## Attività
Trasforma in un elenco puntato il paragrafo dell'articolo che comincia con «Andrea Bonafede è accusato», mantenendone i fatti principali.

## Testo in esame
==*==

“Non v’è dubbio che le condotte realizzate da Bonafede abbiano di fatto consentito a Messina Denaro di sottrarsi sia all’esecuzione delle pene definitivamente irrogategli per numerosi efferati delitti, sia di eludere le investigazioni dell’autorità in ordine alla persistente condotta direttiva organizzativa dell’associazione mafiosa Cosa nostra, operante nella provincia di Trapani, posta in essere dallo stesso Messina Denaro”.
Così hanno scritto i giudici del tribunale del Riesame di Palermo che ieri hanno depositato le motivazioni del provvedimento con il quale è stata respinta la richiesta di scarcerazione presentata da Andrea Bonafede, accusato di aver recapitato al capomafia, ammalato, ricette e prescrizioni del medico Alfonso Tumbarello intestate falsamente all’omonimo cugino geometra.
Andrea Bonafede è accusato di favoreggiamento e procurata inosservanza della pena. Il “postino” del boss, spiegano i giudici “ha in concreto consentito al latitante di ridurre la sua esposizione e il conseguente rischio di essere individuato e arrestato che sarebbero derivati dall’eventuale accesso di quest’ultimo allo studio medico”.
I giudici hanno inoltre sottolineato le “dichiarazioni contraddittorie rese dall’indagato in sede di interrogatorio, peraltro smentite dai successivi atti d’indagine indicati” e spiegano che “gli elementi indiziari raccolti hanno consentito di accertare come l’indagato, stante la piena conoscenza dell’identità di Messina Denaro, abbia agito con “la consapevolezza che l’azione illecita che stava compiendo, consentendo al capo della consorteria di svolgere appieno il proprio ruolo di vertice, potesse quanto meno inscriversi nelle possibili utilità dell’associazione mafiosa”.

==*==

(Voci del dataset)
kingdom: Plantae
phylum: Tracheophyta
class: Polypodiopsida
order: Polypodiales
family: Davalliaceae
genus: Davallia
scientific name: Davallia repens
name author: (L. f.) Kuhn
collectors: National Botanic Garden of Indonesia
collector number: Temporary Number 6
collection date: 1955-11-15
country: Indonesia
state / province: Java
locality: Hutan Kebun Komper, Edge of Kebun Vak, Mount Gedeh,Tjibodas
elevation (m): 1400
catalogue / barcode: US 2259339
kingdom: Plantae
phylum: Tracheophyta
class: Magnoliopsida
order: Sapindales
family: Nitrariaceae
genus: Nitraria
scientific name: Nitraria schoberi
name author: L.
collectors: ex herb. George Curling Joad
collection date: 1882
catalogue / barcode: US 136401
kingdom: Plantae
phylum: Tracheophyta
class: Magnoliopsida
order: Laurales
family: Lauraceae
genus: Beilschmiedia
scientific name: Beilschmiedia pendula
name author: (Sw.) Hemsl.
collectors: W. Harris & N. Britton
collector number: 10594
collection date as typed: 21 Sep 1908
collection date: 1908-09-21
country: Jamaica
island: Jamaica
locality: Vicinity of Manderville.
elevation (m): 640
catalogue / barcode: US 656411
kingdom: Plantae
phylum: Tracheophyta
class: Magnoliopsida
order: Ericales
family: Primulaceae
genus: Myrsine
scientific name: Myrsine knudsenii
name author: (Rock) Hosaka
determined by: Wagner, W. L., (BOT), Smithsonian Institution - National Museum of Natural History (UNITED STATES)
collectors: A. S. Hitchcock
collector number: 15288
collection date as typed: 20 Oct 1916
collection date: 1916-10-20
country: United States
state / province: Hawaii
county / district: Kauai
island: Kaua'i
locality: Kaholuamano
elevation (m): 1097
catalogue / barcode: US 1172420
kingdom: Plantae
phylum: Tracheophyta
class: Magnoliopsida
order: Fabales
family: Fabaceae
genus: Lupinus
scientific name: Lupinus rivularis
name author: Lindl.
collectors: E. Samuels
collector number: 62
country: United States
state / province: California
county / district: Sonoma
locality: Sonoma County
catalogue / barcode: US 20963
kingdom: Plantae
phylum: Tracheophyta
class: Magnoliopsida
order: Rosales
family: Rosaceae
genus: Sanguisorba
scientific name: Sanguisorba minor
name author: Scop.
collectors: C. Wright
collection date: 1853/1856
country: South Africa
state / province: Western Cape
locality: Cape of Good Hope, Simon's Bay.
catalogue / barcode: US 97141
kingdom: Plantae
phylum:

==*==

## Spazio risposta
- Andrea Bonafede è accusato di favoreggiamento e procurata inosservanza della pena.
- Per i giudici, il "postino" del boss ha concretamente permesso al latitante di ridurre la propria esposizione.
- Ha così ridotto anche il rischio che il latitante venisse individuato e arrestato, rischio che sarebbe nato da un suo eventuale accesso allo studio medico.